The FTC has made clear that because browsing data is “sensitive,” it’s subject to the same rules that apply to other types of sensitive data. Thus, a business cannot sell or share browsing data for advertising purposes without first obtaining the consumer’s affirmative express consent.

The FTC defined affirmative express consent in the Avast order both by what is and is not. First, the FTC defined affirmative express consent as “any freely given, specific, informed, and unambiguous indication of an individual consumer’s wishes demonstrating agreement by the individual, such as by clear affirmative action, following a clear and conspicuous disclosure to the individual . . . of all information material to the provision of consent.”
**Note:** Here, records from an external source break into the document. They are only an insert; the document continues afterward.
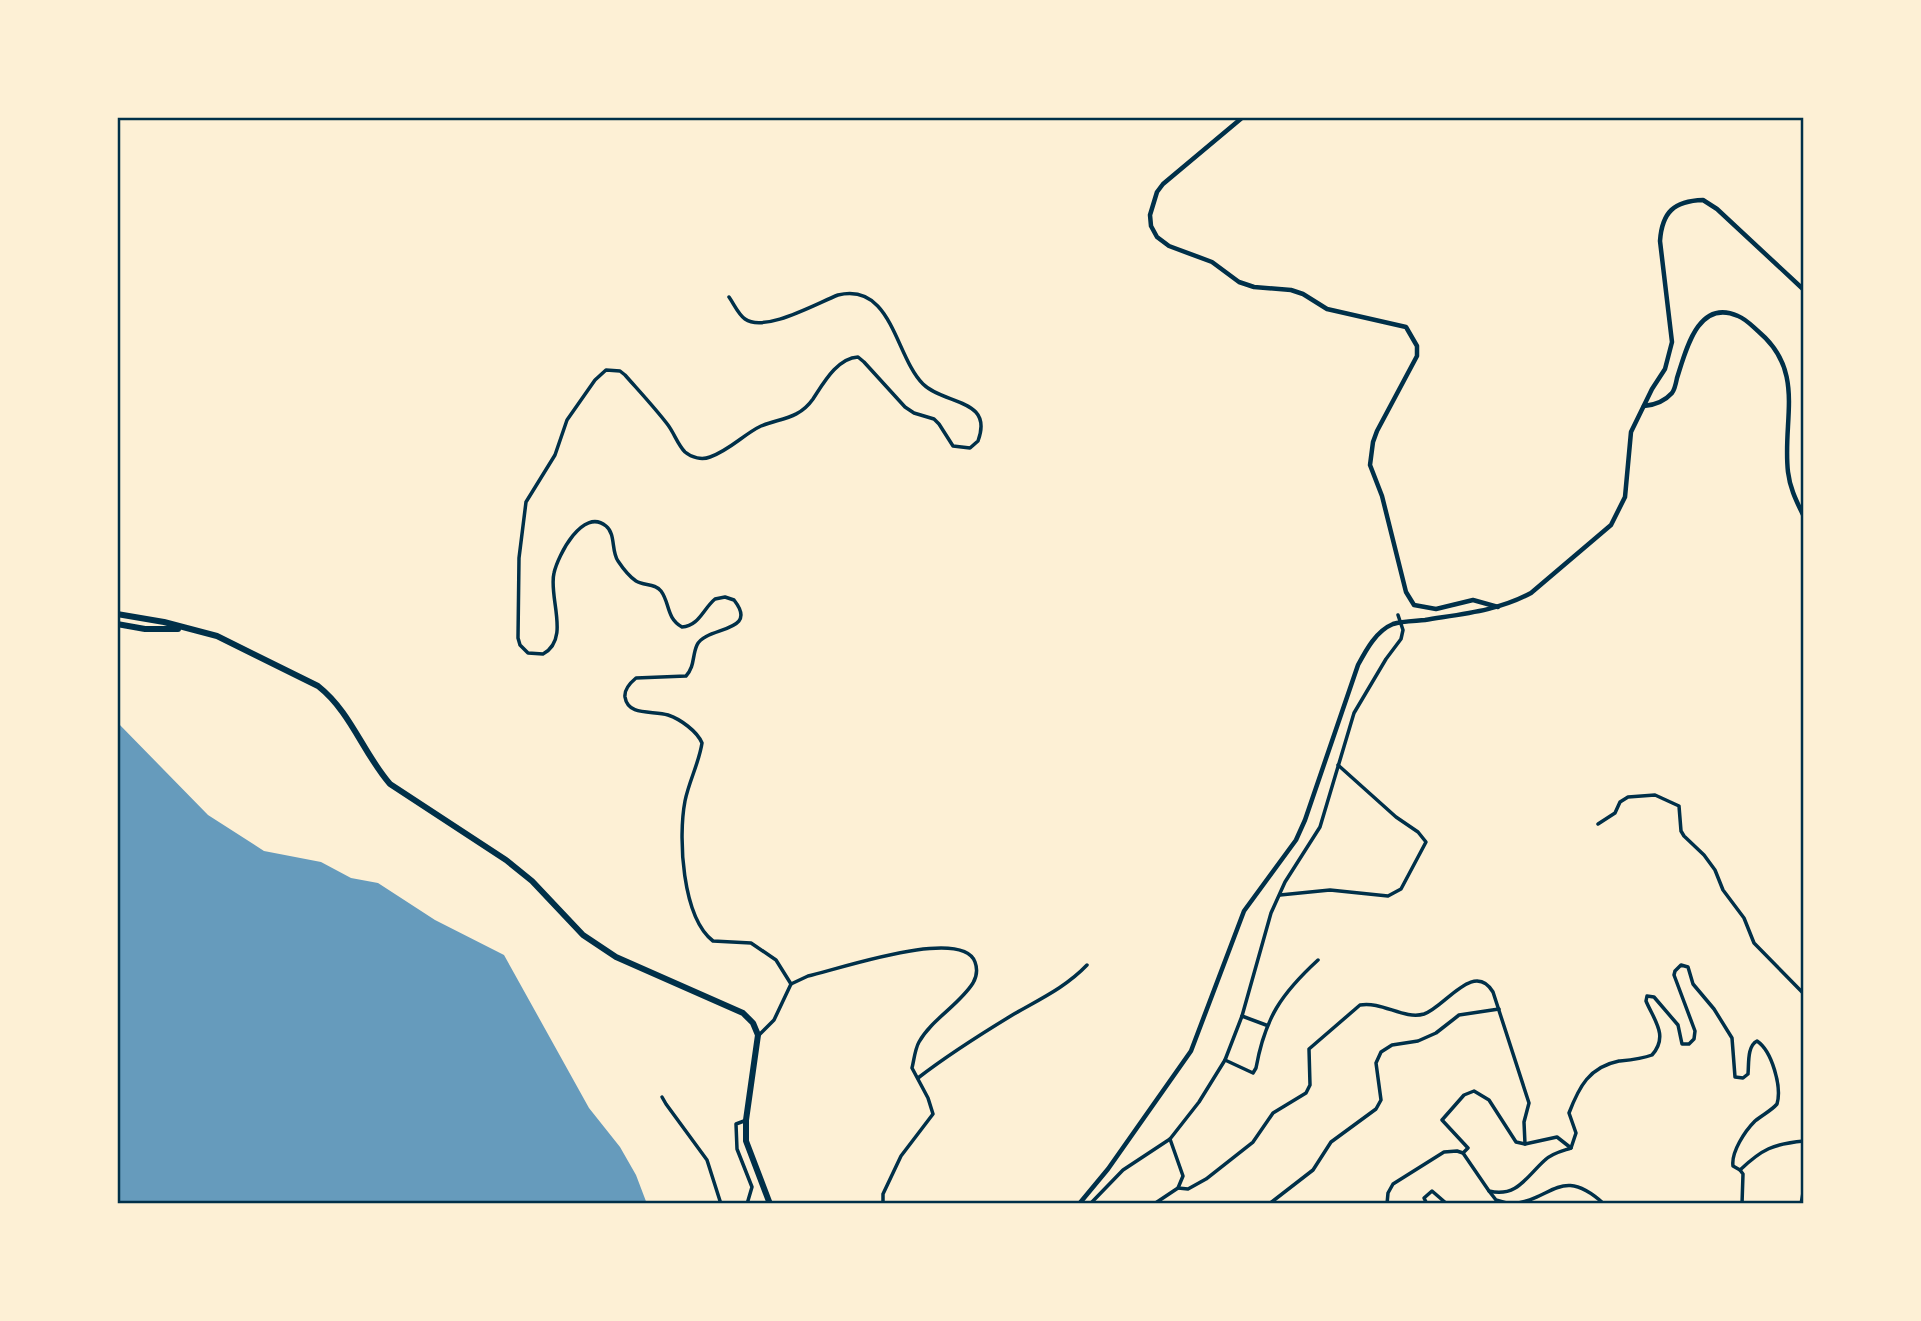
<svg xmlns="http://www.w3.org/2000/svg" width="1921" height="1321" font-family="Overpass,sans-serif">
	<rect width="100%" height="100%" fill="#fdf0d5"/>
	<!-- water -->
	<polygon fill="#669bbc" points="117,722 208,815 264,851 321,862 351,878 378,883 435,920 504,955 589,1108 620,1147 636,1175 647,1204 117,1204"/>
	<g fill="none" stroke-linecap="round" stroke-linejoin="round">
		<!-- minor -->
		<g stroke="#003049" stroke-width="3.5">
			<path d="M 729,297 C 734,304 738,314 745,319 C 765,333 817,303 838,295 C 892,282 895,356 923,384 C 944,405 994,398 978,441 L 970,448 L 953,446 L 939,424 L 934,419 L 914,413 L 905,407 L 864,362 L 858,357 C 837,358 823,384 813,399 C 799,419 781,418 761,426 C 744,434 730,450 710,457 C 702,460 692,458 685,452 C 678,445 674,433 668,425 C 655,408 640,392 625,375 L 620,371 L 606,370 L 595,380 L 567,420 L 555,455 L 526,502 L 519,558 L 518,638 L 520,645 L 528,653 L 543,654 C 571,639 548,597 554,573 C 558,555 583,507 606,526 C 616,534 611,551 618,561 C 622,567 630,577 636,581 C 644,586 655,583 661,591 C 670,603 666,618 682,627 C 699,626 703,609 715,599 L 725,597 L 734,600 C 760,633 706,626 697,645 C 692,656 695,666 686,676 L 636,678 C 630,683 624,689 625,697 C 628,717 654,710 668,715 C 680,719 697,731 702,743 C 699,763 689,781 685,801 C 678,837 682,917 713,941 L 751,943 L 776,960 L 791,984"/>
			<polyline points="1598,824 1615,813 1620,802 1628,797 1655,795 1679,806 1681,831 1684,836 1704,855 1715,870 1723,890 1744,918 1754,943 1804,994"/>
			<polyline points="1280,895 1330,890 1388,896 1401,889 1426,842 1418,832 1396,817 1338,765"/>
			<polyline points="1242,1016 1266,1025"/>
			<path d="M 759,1035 L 774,1020 L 791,984 L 808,976 C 836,970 962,926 975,962 C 978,970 977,976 973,983 C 959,1005 932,1019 919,1042 C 915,1049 914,1060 912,1068 L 928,1098 L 933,1114 L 901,1156 L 883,1194 L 883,1204"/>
			<path d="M 1225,1060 L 1253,1073 L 1256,1068 C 1265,1018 1281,994 1318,960"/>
			<path d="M 918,1078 C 949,1054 981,1034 1014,1014 C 1040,999 1066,987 1087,965"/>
			<polyline points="662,1097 666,1104 707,1160 721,1204"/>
			<polyline points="744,1121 736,1124 737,1149 752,1187 747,1204"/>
			<polyline points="1463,1153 1468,1148 1442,1120 1464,1095 1474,1091 1489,1100 1516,1142 1525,1144 1557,1137 1571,1148"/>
			<polyline points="1740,1170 1743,1174 1742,1204"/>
			<path d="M 1178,1188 L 1188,1189 L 1206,1179 L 1253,1142 L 1273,1113 L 1306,1093 L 1310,1085 L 1309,1049 L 1360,1005 C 1382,1001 1404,1020 1424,1014 C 1445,1007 1474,960 1493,992 L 1529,1103 L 1524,1122 L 1525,1144"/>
			<polyline points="1489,1191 1496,1200 1510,1204"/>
			<polyline points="1081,1204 1091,1203 1123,1170 1170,1139 1199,1102 1225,1060 1242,1016 1271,913 1285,882 1320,827 1354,713 1386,659 1401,639 1403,630 1398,615"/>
			<polyline points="1154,1204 1178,1188 1183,1176 1170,1139"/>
			<polyline points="1269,1204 1313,1170 1331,1142 1376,1109 1381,1100 1376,1063 1381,1052 1392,1045 1418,1041 1436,1033 1459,1015 1499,1009"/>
			<path d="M 1387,1204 L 1388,1193 L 1393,1184 L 1444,1152 L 1457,1151 L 1463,1153 L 1489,1191 C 1517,1198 1527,1176 1545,1160 C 1552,1153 1562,1151 1571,1148 L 1576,1133 L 1569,1113 C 1579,1087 1589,1067 1619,1061 C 1630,1060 1642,1059 1652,1055 C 1669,1036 1654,1020 1646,1001 L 1647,996 L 1654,997 L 1678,1025 L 1682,1044 L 1689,1044 L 1694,1039 L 1695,1031 L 1674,975 L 1675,971 L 1681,965 L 1688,967 L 1693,984 L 1714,1009 L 1732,1038 L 1735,1077 L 1743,1078 L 1748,1074 C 1749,1064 1747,1046 1757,1041 C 1772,1051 1782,1087 1777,1104 C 1771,1111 1762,1115 1755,1121 C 1745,1131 1731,1152 1733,1166 L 1740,1170 C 1762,1149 1773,1144 1804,1141"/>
			<polyline points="1427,1204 1424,1198 1432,1191 1447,1204"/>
			<path d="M 1510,1204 C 1553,1201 1560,1164 1604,1204"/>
			<polyline points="1801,1204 1804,1187"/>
		</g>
		<!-- tertiary -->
		<g stroke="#003049" stroke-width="4.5">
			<polyline points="1243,117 1163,184 1157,192 1150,215 1151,226 1157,237 1169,246 1212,262 1239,282 1254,287 1291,290 1303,294 1327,309 1406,327 1417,346 1417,356 1377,431 1373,442 1370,465 1382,496 1406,592 1414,605 1436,609 1473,600 1498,607"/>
			<path d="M 1644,406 C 1655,405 1664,402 1672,393 C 1675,389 1676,383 1677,378 C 1686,350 1698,298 1738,316 C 1746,319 1752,326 1759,332 C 1806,372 1782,420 1788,472 C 1790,489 1797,502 1804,517"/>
			<path d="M 1079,1204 L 1108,1169 L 1191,1051 L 1244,911 L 1296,840 L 1305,820 L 1358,665 C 1366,650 1376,631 1393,624 C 1402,621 1415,621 1425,620 C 1462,614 1498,611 1531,593 L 1611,525 L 1625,497 L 1631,432 L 1652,389 L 1665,369 L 1672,342 L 1660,241 C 1662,212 1674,201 1703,200 L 1717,209 L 1804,290"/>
		</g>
		<!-- trunk -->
		<g stroke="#003049" stroke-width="6">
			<path d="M 117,614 L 164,622 L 217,636 L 318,686 C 351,712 363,753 390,784 L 506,860 L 532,881 L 583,935 L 616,957 L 743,1013 L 753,1023 L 758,1035 L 746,1120 L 746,1141 L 770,1204"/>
			<polyline points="117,624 145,629 178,629"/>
		</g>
	</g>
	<!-- border -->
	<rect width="1921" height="1321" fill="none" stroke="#fdf0d5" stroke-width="238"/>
	<rect x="119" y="119" width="1683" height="1083" fill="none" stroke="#003049" stroke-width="2.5"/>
</svg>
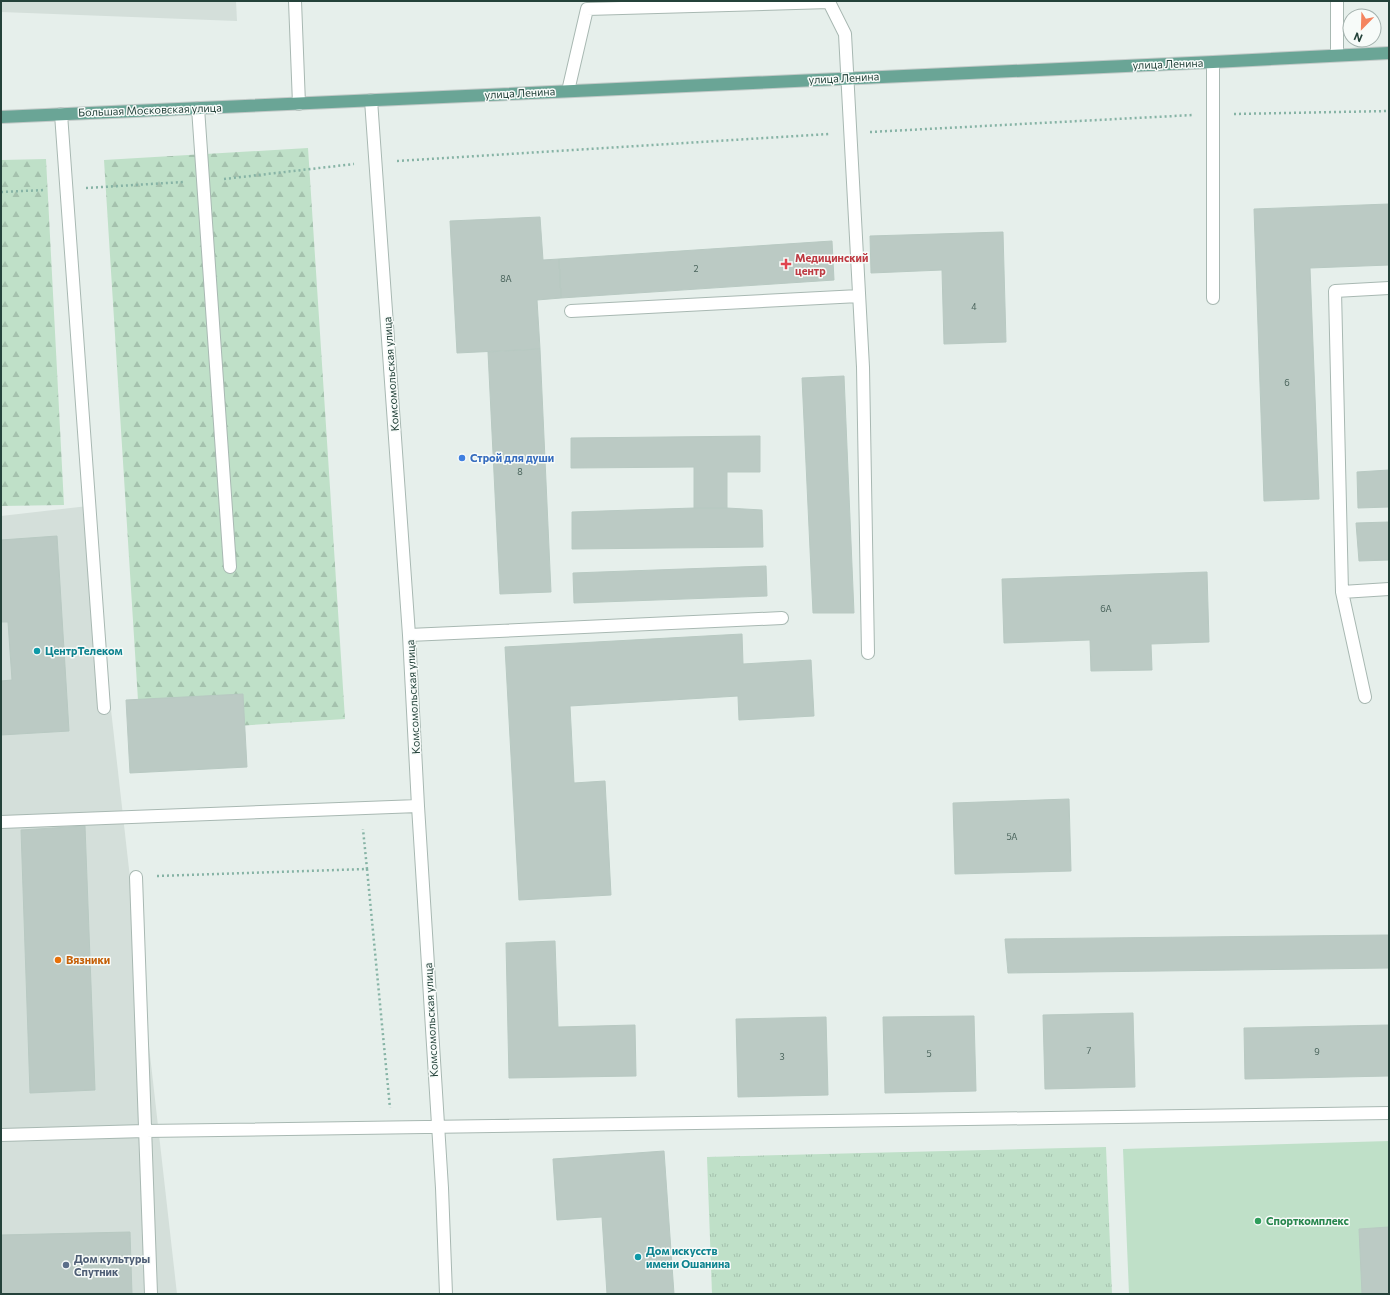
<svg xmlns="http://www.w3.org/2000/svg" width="1390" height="1295" viewBox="0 0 1390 1295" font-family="Commissioner,sans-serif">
  <defs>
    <pattern id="forest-firs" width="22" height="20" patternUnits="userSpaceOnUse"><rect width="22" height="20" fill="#bfe0c8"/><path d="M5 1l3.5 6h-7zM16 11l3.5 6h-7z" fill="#a4c1ad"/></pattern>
    <pattern id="park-tufts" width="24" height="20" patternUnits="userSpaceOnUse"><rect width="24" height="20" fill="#bfe0c8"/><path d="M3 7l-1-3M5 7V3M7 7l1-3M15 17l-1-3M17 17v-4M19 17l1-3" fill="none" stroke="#a4c1ad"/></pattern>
  </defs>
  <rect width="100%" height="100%" fill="#e6efeb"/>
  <path fill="#d4dfda" d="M1,1H236L237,21L1,12Z
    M88,506L177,1294H1V516Z"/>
  <path fill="url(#forest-firs)" d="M308,148L345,719L140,732L104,160Z
    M46,159L64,505L1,506V160Z"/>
  <path fill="url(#park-tufts)" d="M1106,1147L1112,1294H712L707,1157Z"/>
  <path fill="#bfe0c8" d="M1389,1141V1294H1129L1123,1149Z"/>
  <path fill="#bbcac4" stroke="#b8c9c2" d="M1389,204V265L1310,268L1319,499L1264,501L1254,209Z
    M540,217L543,260L559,259L561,298L537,300L540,349L457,353L450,221Z
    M1003,232L1006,342L944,344L942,270L871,273L870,236Z
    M832,241L834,280L561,298L559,259Z
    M540,349L551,592L500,594L488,352Z
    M844,376L854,613H813L802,378Z
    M760,436V472H727V508H694V467L571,468V438Z
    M1389,470V507L1358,508L1357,472Z
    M694,508H727L762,510L763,547L572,549V512Z
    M1389,522V560L1359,561L1356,523Z
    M57,536L69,731L1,735V681L12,680L8,622H1V540Z
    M766,566L767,596L574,603L573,573Z
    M1207,572L1209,642L1151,644L1152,670L1091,671L1090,640L1004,643L1002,579Z
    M742,634L743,664L811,660L814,716L739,720L738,696L570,706L574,783L605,781L611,895L519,900L505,647Z
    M243,694L247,767L130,773L126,700Z
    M1069,799L1071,871L955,874L953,803Z
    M85,826L95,1090L30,1093L21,830Z
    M1389,935V968L1008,973L1005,939Z
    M555,941L558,1027L635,1025L636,1076L509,1078L506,943Z
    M1133,1013L1135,1087L1045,1089L1043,1015Z
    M974,1016L976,1091L885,1093L883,1017Z
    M826,1017L828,1095L738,1097L736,1019Z
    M1389,1025V1076L1245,1079L1244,1028Z
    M664,1151L674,1294H607L602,1217L557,1220L553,1159Z
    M1389,1227V1294H1362L1359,1229Z
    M130,1232L132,1294H1V1235Z"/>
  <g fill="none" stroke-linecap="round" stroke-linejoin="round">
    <defs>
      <path id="minor" d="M295,1L299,104
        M1337,1V55
        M568,91L587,9L829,2L845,34L863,367L868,653
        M371,100L409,635L418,806L442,1188L446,1294
        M198,108L230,567
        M61,114L104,708
        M1213,298V62
        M571,311L859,296
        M1342,592L1335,291L1389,288
        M409,635L782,618
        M1365,697L1342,592L1389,589
        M1,822L418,806
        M136,877L151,1294
        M1,1135L145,1131L1389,1113"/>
      <path id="major" d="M1,117L1213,62L1389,53"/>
    </defs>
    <use href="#minor" stroke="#a8b8b2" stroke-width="14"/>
    <use href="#major" stroke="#c2cac8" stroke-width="14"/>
    <path stroke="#86b3a5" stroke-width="2.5" stroke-dasharray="2 3" stroke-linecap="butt" d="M1234,114L1389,111
      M870,132L1193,115
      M397,161L829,134
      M224,179L354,164
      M86,188L183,182
      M1,192L45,190
      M367,869L390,1108
      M157,876L367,869L363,829"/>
    <use href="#minor" stroke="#fff" stroke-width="12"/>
    <use href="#major" stroke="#6aa596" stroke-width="12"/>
  </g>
  <path fill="#e0444e" stroke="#f7fbf9" stroke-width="1.5" d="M784 258h4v4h4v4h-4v4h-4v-4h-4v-4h4z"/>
  <circle fill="#3f7fe0" stroke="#f7fbf9" stroke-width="1.5" cx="462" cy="458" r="4"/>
  <g fill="#0f9aa8" stroke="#f7fbf9" stroke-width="1.5">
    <circle cx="37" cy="651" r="4"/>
    <circle cx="638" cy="1257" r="4"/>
  </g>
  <circle fill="#e8710a" stroke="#f7fbf9" stroke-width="1.5" cx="58" cy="960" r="4"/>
  <circle fill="#2e9e5b" stroke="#f7fbf9" stroke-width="1.5" cx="1258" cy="1221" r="4"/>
  <circle fill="#5c6f8a" stroke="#f7fbf9" stroke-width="1.5" cx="66" cy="1265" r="4"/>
  <g text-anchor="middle" stroke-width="3" stroke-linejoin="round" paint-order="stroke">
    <g font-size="9" fill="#4a645c">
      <text x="696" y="272">2</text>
      <text x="506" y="282">8А</text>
      <text x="974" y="310">4</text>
      <text x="1287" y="386">6</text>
      <text x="520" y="475">8</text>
      <text x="1106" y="612">6А</text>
      <text x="1012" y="840">5А</text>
      <text x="1089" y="1054">7</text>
      <text x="1317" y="1055">9</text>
      <text x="929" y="1057">5</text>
      <text x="782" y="1060">3</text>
    </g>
    <g font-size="11" fill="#24423a" stroke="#f7fbf9">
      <text transform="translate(1168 64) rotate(-2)" y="4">улица Ленина</text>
      <text transform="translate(844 78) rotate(-3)" y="4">улица Ленина</text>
      <text transform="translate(520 93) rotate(-3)" y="4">улица Ленина</text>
      <text transform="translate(150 110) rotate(-2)" y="4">Большая Московская улица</text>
      <text transform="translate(391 374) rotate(-94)" y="4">Комсомольская улица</text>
      <text transform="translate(413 697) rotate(-93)" y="4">Комсомольская улица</text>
      <text transform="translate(431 1020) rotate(-93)" y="4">Комсомольская улица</text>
    </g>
    <g font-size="11" font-weight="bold" fill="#be3a42" stroke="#f7fbf9" text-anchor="start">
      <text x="795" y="262">Медицинский<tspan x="795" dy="13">центр</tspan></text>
    </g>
    <g font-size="11" font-weight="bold" fill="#366cbe" stroke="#f7fbf9" text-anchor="start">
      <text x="470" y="462">Строй для души</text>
    </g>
    <g font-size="11" font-weight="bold" fill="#0d838f" stroke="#f7fbf9" text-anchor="start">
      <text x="45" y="655">ЦентрТелеком</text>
      <text x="646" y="1255">Дом искусств<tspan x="646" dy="13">имени Ошанина</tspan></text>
    </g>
    <g font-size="11" font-weight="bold" fill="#c56008" stroke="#f7fbf9" text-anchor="start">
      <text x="66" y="964">Вязники</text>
    </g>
    <g font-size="11" font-weight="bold" fill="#27864d" stroke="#f7fbf9" text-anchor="start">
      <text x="1266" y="1225">Спорткомплекс</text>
    </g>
    <g font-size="11" font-weight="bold" fill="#4e5e75" stroke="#f7fbf9" text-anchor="start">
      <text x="74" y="1263">Дом культуры<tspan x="74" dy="13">Спутник</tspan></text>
    </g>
  </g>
  <rect width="1390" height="1295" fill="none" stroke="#24423a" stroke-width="4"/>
  <g transform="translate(1362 28) rotate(203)"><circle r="19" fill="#f7fbf9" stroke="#a3b1ad"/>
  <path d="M0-3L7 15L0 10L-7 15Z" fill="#f4845f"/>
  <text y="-6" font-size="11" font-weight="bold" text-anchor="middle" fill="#24423a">N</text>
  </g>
</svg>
The Avast order further notes that affirmative express consent must be separate from any privacy policy, terms of service, terms of use, or similar document. And the FTC makes clear that hovering over, muting, pausing, or closing of a piece of content by the consumer or obtaining consent through a user interface that has the effect of subverting or impairing decision-making or choice is not affirmative express consent.

  1. Mean what you say.

It cannot have been lost on the FTC that Avast’s practices were the polar  opposite of the privacy representations it made to consumers. In the press release accompanying the action, Chair Lina Khan noted “Avast’s decision to expressly market its products as safeguarding people’s browsing records and protecting data from tracking only to then sell those records is especially galling.” The message is therefore clear: your privacy practices should align with the letter and the spirit of your privacy commitments, especially if you market your offerings as protecting peoples’ privacy.